EXERCISE: Your answer must be an exact copy of the records, minus any pictures.

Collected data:
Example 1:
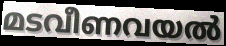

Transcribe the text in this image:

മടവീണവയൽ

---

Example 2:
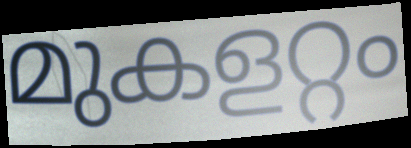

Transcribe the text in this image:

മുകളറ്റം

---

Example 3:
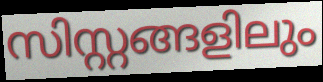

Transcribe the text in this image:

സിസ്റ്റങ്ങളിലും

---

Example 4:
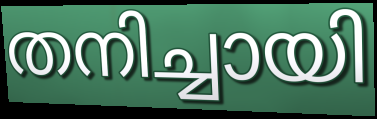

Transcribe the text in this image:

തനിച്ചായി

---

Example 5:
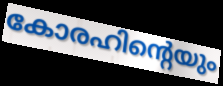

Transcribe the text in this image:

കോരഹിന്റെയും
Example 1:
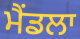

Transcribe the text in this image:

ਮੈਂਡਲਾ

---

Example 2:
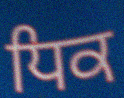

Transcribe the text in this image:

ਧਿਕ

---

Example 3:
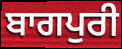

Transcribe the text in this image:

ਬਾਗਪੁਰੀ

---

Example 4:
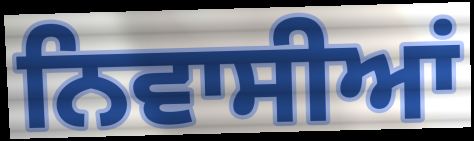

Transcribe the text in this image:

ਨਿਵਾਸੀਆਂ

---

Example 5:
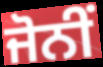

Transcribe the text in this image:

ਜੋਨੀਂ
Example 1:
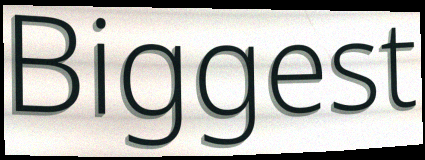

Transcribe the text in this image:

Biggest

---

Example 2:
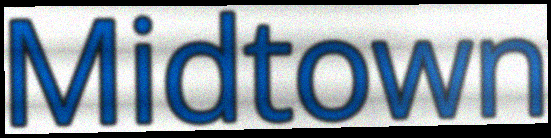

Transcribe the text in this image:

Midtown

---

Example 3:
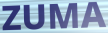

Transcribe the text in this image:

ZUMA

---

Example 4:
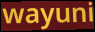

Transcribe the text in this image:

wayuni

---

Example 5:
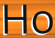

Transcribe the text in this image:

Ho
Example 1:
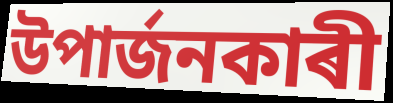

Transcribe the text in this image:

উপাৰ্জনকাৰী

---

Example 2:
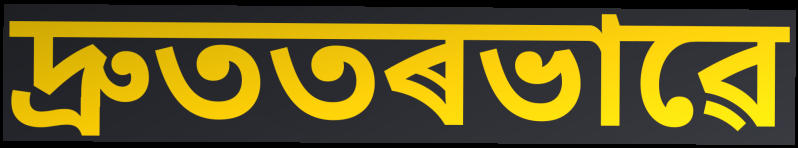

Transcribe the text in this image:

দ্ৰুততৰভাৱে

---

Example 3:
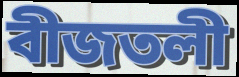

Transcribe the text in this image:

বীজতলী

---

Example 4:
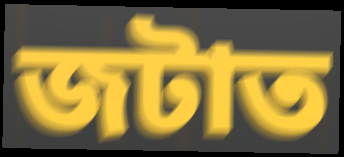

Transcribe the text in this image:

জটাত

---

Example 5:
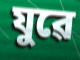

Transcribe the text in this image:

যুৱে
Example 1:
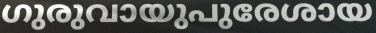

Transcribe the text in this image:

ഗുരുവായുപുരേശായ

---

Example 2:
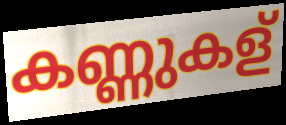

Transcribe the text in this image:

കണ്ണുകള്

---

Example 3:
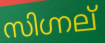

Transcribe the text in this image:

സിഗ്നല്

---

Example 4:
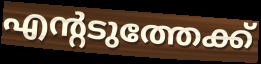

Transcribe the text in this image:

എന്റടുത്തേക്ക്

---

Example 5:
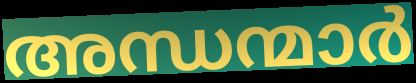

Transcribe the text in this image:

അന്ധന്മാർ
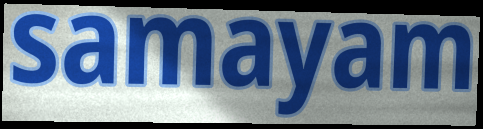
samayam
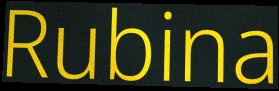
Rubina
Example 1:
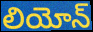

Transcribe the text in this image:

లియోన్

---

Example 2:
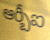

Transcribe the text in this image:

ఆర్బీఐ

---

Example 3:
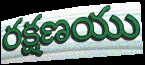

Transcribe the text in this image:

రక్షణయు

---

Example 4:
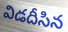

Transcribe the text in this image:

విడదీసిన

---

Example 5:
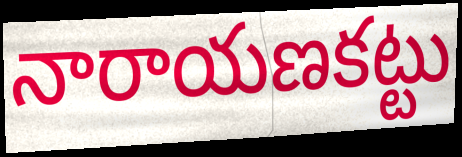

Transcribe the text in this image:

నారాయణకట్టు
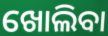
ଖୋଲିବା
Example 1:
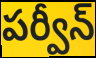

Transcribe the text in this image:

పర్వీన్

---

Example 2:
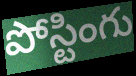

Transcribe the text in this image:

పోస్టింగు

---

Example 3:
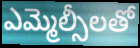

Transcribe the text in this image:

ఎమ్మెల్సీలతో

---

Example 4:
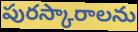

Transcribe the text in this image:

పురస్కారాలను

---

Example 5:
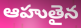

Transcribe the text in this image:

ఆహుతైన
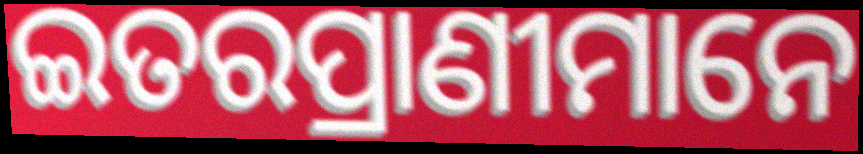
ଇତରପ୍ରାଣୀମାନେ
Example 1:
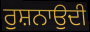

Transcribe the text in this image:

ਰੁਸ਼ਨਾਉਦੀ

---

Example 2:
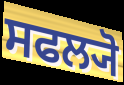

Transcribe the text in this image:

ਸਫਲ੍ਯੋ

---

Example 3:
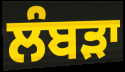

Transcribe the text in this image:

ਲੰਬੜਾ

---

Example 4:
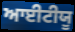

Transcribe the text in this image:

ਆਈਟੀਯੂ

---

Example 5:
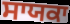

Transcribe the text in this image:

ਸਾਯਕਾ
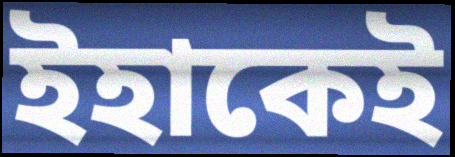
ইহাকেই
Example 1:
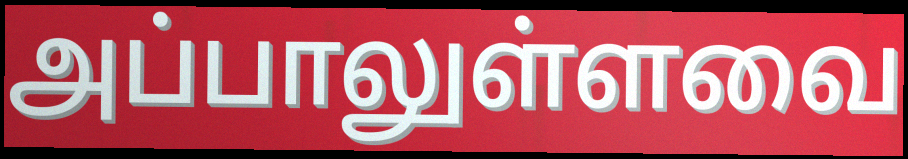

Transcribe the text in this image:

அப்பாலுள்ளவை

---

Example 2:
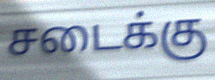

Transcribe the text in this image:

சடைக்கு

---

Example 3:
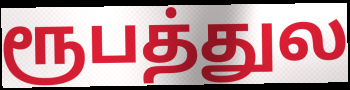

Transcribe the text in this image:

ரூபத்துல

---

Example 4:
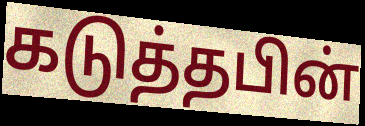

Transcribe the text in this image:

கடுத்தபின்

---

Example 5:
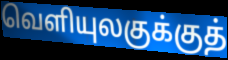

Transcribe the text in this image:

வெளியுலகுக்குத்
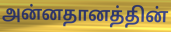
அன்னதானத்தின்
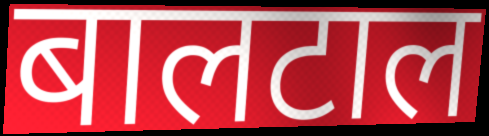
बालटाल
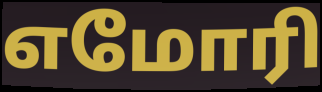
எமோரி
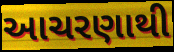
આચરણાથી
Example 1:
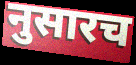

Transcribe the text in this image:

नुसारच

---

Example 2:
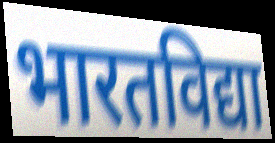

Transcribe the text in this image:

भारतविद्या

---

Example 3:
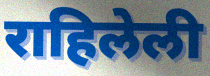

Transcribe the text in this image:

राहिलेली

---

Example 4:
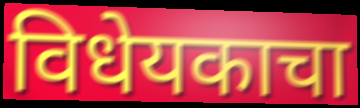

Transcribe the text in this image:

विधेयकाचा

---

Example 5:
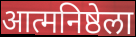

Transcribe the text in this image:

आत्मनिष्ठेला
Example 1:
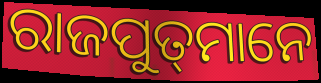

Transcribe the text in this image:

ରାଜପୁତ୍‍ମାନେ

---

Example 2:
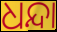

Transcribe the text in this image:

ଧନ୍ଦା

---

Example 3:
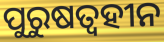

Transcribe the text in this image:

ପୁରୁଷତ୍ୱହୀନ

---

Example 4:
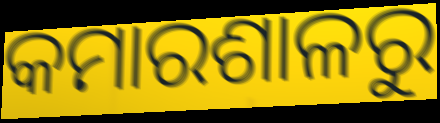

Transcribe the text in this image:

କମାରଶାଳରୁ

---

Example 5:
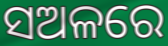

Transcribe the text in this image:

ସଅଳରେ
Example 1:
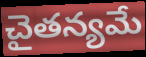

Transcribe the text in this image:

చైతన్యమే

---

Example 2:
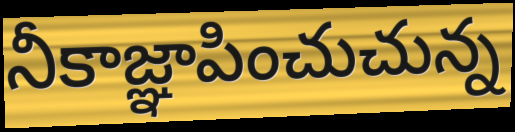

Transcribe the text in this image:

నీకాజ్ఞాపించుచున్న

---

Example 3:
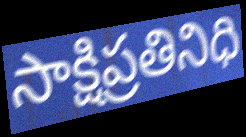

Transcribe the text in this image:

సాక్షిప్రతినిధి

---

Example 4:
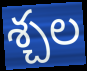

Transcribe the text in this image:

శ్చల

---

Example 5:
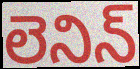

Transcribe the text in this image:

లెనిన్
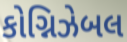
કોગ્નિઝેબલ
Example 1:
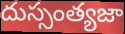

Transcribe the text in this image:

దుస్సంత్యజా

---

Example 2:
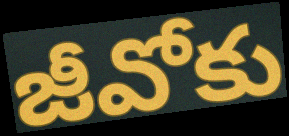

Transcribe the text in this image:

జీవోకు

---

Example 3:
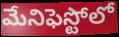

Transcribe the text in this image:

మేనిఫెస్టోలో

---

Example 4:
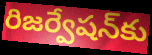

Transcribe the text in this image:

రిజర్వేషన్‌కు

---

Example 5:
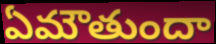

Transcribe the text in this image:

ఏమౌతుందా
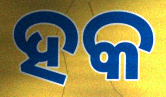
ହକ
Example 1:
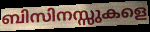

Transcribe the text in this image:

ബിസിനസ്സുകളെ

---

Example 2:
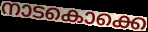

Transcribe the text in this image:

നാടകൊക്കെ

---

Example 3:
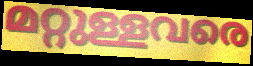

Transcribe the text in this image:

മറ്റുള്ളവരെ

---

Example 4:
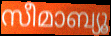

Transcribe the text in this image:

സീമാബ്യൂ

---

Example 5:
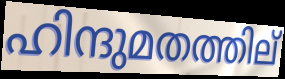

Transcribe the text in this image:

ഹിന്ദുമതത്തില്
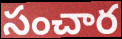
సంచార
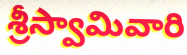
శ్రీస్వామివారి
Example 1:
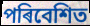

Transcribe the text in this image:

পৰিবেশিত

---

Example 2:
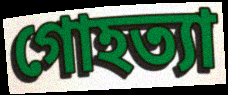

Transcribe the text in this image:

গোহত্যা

SOLUTION TO THIS TASK:
Example 1:

Transcribe the text in this image:

മടവീണവയൽ

---

Example 2:

Transcribe the text in this image:

മുകളറ്റം

---

Example 3:

Transcribe the text in this image:

സിസ്റ്റങ്ങളിലും

---

Example 4:

Transcribe the text in this image:

തനിച്ചായി

---

Example 5:

Transcribe the text in this image:

കോരഹിന്റെയും
Example 1:

Transcribe the text in this image:

ਮੈਂਡਲਾ

---

Example 2:

Transcribe the text in this image:

ਧਿਕ

---

Example 3:

Transcribe the text in this image:

ਬਾਗਪੁਰੀ

---

Example 4:

Transcribe the text in this image:

ਨਿਵਾਸੀਆਂ

---

Example 5:

Transcribe the text in this image:

ਜੋਨੀਂ
Example 1:

Transcribe the text in this image:

Biggest

---

Example 2:

Transcribe the text in this image:

Midtown

---

Example 3:

Transcribe the text in this image:

ZUMA

---

Example 4:

Transcribe the text in this image:

wayuni

---

Example 5:

Transcribe the text in this image:

Ho
Example 1:

Transcribe the text in this image:

উপাৰ্জনকাৰী

---

Example 2:

Transcribe the text in this image:

দ্ৰুততৰভাৱে

---

Example 3:

Transcribe the text in this image:

বীজতলী

---

Example 4:

Transcribe the text in this image:

জটাত

---

Example 5:

Transcribe the text in this image:

যুৱে
Example 1:

Transcribe the text in this image:

ഗുരുവായുപുരേശായ

---

Example 2:

Transcribe the text in this image:

കണ്ണുകള്

---

Example 3:

Transcribe the text in this image:

സിഗ്നല്

---

Example 4:

Transcribe the text in this image:

എന്റടുത്തേക്ക്

---

Example 5:

Transcribe the text in this image:

അന്ധന്മാർ
samayam
Rubina
Example 1:

Transcribe the text in this image:

లియోన్

---

Example 2:

Transcribe the text in this image:

ఆర్బీఐ

---

Example 3:

Transcribe the text in this image:

రక్షణయు

---

Example 4:

Transcribe the text in this image:

విడదీసిన

---

Example 5:

Transcribe the text in this image:

నారాయణకట్టు
ଖୋଲିବା
Example 1:

Transcribe the text in this image:

పర్వీన్

---

Example 2:

Transcribe the text in this image:

పోస్టింగు

---

Example 3:

Transcribe the text in this image:

ఎమ్మెల్సీలతో

---

Example 4:

Transcribe the text in this image:

పురస్కారాలను

---

Example 5:

Transcribe the text in this image:

ఆహుతైన
ଇତରପ୍ରାଣୀମାନେ
Example 1:

Transcribe the text in this image:

ਰੁਸ਼ਨਾਉਦੀ

---

Example 2:

Transcribe the text in this image:

ਸਫਲ੍ਯੋ

---

Example 3:

Transcribe the text in this image:

ਲੰਬੜਾ

---

Example 4:

Transcribe the text in this image:

ਆਈਟੀਯੂ

---

Example 5:

Transcribe the text in this image:

ਸਾਯਕਾ
ইহাকেই
Example 1:

Transcribe the text in this image:

அப்பாலுள்ளவை

---

Example 2:

Transcribe the text in this image:

சடைக்கு

---

Example 3:

Transcribe the text in this image:

ரூபத்துல

---

Example 4:

Transcribe the text in this image:

கடுத்தபின்

---

Example 5:

Transcribe the text in this image:

வெளியுலகுக்குத்
அன்னதானத்தின்
बालटाल
எமோரி
આચરણાથી
Example 1:

Transcribe the text in this image:

नुसारच

---

Example 2:

Transcribe the text in this image:

भारतविद्या

---

Example 3:

Transcribe the text in this image:

राहिलेली

---

Example 4:

Transcribe the text in this image:

विधेयकाचा

---

Example 5:

Transcribe the text in this image:

आत्मनिष्ठेला
Example 1:

Transcribe the text in this image:

ରାଜପୁତ୍‍ମାନେ

---

Example 2:

Transcribe the text in this image:

ଧନ୍ଦା

---

Example 3:

Transcribe the text in this image:

ପୁରୁଷତ୍ୱହୀନ

---

Example 4:

Transcribe the text in this image:

କମାରଶାଳରୁ

---

Example 5:

Transcribe the text in this image:

ସଅଳରେ
Example 1:

Transcribe the text in this image:

చైతన్యమే

---

Example 2:

Transcribe the text in this image:

నీకాజ్ఞాపించుచున్న

---

Example 3:

Transcribe the text in this image:

సాక్షిప్రతినిధి

---

Example 4:

Transcribe the text in this image:

శ్చల

---

Example 5:

Transcribe the text in this image:

లెనిన్
કોગ્નિઝેબલ
Example 1:

Transcribe the text in this image:

దుస్సంత్యజా

---

Example 2:

Transcribe the text in this image:

జీవోకు

---

Example 3:

Transcribe the text in this image:

మేనిఫెస్టోలో

---

Example 4:

Transcribe the text in this image:

రిజర్వేషన్‌కు

---

Example 5:

Transcribe the text in this image:

ఏమౌతుందా
ହକ
Example 1:

Transcribe the text in this image:

ബിസിനസ്സുകളെ

---

Example 2:

Transcribe the text in this image:

നാടകൊക്കെ

---

Example 3:

Transcribe the text in this image:

മറ്റുള്ളവരെ

---

Example 4:

Transcribe the text in this image:

സീമാബ്യൂ

---

Example 5:

Transcribe the text in this image:

ഹിന്ദുമതത്തില്
సంచార
శ్రీస్వామివారి
Example 1:

Transcribe the text in this image:

পৰিবেশিত

---

Example 2:

Transcribe the text in this image:

গোহত্যা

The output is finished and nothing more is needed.